Collection entries:
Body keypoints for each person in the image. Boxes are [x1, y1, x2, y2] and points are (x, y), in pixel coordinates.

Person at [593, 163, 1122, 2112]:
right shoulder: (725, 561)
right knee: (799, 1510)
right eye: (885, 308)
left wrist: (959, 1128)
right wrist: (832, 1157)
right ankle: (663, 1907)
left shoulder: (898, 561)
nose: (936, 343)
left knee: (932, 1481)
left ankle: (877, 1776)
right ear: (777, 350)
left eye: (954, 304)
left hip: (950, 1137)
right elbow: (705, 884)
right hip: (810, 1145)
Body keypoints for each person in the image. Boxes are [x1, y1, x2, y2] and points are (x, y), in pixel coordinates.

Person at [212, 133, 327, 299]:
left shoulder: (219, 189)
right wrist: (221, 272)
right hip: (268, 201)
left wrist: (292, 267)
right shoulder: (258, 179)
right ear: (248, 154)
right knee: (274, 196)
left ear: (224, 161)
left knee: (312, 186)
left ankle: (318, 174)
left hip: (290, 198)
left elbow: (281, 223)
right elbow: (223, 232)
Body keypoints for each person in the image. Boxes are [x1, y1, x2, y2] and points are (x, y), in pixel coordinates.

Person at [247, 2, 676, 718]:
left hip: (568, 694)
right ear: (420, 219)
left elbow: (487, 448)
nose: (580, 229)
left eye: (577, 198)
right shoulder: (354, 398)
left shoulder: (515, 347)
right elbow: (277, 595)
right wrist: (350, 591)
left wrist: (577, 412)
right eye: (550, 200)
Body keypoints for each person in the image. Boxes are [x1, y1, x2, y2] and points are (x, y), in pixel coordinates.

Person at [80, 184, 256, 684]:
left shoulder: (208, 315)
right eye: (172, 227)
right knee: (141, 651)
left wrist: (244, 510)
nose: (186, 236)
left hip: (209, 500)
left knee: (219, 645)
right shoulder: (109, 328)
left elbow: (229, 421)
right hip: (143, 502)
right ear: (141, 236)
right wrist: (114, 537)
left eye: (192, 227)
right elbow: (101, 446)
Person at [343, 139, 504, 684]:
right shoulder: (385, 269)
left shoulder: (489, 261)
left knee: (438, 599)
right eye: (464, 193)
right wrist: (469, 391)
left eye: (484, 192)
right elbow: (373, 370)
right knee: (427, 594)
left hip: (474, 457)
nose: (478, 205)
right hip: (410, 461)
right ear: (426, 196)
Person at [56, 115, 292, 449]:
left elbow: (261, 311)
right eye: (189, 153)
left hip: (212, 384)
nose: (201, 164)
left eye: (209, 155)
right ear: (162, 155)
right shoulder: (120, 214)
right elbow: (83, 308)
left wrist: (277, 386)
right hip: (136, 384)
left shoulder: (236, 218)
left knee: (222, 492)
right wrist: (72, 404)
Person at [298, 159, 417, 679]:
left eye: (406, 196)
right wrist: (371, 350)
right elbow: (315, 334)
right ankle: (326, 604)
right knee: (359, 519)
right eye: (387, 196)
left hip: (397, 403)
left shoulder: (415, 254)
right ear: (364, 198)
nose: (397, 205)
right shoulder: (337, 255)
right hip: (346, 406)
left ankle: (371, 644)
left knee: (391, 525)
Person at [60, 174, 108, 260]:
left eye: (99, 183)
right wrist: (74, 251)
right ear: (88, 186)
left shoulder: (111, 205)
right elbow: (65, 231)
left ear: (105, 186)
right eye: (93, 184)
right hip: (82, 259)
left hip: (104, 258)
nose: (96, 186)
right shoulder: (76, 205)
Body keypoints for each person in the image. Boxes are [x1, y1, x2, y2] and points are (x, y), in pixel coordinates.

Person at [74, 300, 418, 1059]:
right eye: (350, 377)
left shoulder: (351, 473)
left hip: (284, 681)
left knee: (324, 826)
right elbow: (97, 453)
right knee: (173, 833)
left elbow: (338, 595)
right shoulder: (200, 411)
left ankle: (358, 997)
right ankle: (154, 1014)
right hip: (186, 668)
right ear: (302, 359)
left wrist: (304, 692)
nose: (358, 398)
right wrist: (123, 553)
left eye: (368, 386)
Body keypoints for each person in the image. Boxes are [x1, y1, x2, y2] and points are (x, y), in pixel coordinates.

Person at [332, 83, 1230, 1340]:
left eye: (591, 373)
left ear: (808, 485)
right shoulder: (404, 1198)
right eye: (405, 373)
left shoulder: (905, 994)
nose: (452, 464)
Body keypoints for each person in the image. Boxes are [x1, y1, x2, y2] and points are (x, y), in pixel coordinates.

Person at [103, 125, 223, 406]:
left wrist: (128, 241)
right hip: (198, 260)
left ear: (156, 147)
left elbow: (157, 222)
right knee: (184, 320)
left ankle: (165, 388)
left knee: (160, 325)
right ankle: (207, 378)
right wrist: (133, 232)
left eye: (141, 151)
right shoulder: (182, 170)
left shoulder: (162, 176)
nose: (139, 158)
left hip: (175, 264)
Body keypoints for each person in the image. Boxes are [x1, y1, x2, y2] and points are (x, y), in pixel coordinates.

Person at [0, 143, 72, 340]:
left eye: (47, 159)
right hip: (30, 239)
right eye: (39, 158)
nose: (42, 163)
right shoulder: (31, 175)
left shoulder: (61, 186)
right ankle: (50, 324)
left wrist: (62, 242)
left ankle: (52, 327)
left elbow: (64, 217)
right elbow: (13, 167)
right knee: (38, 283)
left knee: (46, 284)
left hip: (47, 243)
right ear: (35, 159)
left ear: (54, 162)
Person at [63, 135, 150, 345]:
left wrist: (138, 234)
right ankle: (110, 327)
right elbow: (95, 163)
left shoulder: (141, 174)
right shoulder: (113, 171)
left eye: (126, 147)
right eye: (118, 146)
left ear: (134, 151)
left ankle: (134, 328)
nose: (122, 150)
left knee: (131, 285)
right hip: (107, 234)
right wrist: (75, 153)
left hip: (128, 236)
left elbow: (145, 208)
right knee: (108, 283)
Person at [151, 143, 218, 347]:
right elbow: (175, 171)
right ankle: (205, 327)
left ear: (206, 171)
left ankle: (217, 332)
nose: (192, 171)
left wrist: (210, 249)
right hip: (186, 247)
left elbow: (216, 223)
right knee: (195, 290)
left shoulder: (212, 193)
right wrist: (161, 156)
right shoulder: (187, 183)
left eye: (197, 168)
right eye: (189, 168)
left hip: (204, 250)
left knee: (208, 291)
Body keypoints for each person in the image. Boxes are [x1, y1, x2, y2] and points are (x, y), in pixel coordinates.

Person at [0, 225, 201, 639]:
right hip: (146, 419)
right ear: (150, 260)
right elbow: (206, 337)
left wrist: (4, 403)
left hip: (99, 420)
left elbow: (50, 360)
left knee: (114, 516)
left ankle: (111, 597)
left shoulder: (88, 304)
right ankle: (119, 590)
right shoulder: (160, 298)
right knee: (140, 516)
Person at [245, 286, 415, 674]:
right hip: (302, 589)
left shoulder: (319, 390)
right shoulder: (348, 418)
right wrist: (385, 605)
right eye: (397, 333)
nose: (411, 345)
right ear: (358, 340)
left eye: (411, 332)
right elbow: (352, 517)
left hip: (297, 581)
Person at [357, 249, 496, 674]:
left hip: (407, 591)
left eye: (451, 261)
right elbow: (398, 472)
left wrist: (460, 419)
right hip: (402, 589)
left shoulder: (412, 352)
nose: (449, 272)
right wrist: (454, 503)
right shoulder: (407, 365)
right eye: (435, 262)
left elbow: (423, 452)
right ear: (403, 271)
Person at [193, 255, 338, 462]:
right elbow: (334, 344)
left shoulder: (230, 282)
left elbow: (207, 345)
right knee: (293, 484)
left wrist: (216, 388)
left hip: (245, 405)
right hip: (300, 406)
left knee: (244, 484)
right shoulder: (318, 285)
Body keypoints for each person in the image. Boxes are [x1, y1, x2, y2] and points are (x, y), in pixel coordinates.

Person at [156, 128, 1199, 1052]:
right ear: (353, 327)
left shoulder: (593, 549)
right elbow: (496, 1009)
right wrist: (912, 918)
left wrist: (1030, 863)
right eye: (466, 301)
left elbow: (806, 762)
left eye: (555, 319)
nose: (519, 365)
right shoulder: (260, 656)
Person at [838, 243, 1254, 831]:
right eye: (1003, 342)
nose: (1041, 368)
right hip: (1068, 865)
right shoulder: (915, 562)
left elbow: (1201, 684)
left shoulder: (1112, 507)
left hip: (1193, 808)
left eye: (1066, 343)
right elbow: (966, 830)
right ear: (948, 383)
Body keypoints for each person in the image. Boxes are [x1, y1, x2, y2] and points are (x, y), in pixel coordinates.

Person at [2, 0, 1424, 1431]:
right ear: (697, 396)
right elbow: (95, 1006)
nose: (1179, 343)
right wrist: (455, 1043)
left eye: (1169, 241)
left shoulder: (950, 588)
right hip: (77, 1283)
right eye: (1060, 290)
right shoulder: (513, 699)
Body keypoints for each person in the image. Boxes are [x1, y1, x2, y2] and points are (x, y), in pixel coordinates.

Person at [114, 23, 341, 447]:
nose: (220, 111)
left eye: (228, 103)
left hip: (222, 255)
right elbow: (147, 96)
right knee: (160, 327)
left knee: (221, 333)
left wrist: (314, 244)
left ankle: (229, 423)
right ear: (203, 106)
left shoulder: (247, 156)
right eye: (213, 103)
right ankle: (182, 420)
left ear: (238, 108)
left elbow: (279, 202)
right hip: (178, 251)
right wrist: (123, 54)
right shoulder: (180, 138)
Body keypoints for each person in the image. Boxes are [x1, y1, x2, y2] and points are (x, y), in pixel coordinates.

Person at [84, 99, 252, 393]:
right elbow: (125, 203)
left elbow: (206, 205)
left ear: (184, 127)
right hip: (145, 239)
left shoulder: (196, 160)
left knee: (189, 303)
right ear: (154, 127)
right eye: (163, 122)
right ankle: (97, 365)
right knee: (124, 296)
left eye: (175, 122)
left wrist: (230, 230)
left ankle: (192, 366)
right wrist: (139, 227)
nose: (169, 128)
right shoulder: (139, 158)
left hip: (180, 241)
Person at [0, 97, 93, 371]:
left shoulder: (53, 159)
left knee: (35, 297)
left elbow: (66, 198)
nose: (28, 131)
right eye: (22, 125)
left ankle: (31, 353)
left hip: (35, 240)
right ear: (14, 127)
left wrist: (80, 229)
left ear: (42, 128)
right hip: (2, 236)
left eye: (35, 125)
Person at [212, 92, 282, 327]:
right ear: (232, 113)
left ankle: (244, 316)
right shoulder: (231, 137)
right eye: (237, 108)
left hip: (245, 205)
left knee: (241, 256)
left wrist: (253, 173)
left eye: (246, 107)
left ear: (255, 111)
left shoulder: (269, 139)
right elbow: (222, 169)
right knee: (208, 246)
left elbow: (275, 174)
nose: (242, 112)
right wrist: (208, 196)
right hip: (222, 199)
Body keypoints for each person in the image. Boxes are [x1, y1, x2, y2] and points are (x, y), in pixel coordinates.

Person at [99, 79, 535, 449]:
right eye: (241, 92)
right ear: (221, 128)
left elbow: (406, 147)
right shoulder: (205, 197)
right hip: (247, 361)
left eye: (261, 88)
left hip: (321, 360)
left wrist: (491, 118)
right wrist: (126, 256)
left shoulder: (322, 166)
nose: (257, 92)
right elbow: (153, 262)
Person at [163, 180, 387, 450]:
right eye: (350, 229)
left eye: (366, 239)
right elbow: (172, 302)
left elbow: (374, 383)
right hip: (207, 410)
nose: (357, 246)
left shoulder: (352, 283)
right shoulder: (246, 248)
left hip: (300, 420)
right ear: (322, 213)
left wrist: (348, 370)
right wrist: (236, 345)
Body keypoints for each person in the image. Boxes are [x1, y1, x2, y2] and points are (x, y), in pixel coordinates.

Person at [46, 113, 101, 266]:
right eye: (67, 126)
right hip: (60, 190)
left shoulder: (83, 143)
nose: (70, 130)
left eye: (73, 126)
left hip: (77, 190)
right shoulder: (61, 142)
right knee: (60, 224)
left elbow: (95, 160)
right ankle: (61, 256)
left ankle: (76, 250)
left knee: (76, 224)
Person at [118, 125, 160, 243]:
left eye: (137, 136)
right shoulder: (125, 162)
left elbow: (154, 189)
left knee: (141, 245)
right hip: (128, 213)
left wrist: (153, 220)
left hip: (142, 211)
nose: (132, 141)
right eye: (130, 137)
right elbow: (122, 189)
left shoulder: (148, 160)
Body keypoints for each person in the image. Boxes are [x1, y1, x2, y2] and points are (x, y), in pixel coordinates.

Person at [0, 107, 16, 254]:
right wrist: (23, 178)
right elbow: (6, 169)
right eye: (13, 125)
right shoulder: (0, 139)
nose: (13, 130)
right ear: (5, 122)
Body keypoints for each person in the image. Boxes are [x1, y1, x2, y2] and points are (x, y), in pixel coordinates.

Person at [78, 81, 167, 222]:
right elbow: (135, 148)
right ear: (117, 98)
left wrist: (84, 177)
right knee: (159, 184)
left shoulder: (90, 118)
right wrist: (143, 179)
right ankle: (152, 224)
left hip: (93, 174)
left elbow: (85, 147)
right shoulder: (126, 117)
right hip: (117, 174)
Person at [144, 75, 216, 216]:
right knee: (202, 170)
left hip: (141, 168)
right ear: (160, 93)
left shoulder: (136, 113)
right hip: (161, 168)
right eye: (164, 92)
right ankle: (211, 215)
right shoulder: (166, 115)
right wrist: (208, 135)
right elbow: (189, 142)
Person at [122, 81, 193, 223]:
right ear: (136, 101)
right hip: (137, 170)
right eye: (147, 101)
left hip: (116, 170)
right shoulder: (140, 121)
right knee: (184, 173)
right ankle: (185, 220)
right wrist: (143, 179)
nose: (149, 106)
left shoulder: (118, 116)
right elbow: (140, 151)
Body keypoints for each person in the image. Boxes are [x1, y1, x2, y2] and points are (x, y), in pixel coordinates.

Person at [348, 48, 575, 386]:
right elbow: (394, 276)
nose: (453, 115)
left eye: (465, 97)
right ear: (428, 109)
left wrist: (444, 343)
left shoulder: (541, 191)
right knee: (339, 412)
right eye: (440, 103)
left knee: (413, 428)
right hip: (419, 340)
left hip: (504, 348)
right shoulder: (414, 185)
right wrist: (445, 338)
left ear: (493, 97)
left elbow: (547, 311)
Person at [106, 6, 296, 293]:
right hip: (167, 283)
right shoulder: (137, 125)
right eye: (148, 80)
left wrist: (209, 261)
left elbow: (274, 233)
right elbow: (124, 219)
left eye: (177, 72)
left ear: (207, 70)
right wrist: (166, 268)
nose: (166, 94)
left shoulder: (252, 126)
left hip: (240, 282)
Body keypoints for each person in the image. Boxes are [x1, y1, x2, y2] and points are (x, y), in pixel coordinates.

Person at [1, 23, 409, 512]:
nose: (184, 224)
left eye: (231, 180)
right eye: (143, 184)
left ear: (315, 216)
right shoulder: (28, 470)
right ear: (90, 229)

Problem details: Nothing beyond the line that contains "right elbow: (223, 232)" belongs in the answer; reproduce the entries exactly from their first line through it.

Response:
Body keypoints for each person in the image. Boxes are [x1, y1, x2, y2] and points are (x, y), in pixel coordinates.

Person at [593, 163, 1122, 2112]:
right shoulder: (725, 561)
right knee: (799, 1510)
right eye: (885, 308)
left wrist: (959, 1128)
right wrist: (832, 1157)
right ankle: (663, 1907)
left shoulder: (898, 561)
nose: (936, 343)
left knee: (932, 1481)
left ankle: (877, 1776)
right ear: (777, 350)
left eye: (954, 304)
left hip: (950, 1137)
right elbow: (705, 884)
right hip: (810, 1145)
Body keypoints for each person in the image. Boxes are [x1, y1, x2, y2] and points are (x, y), in pixel coordinates.

Person at [212, 133, 327, 299]:
left shoulder: (219, 189)
right wrist: (221, 272)
right hip: (268, 201)
left wrist: (292, 267)
right shoulder: (258, 179)
right ear: (248, 154)
right knee: (274, 196)
left ear: (224, 161)
left knee: (312, 186)
left ankle: (318, 174)
left hip: (290, 198)
left elbow: (281, 223)
right elbow: (223, 232)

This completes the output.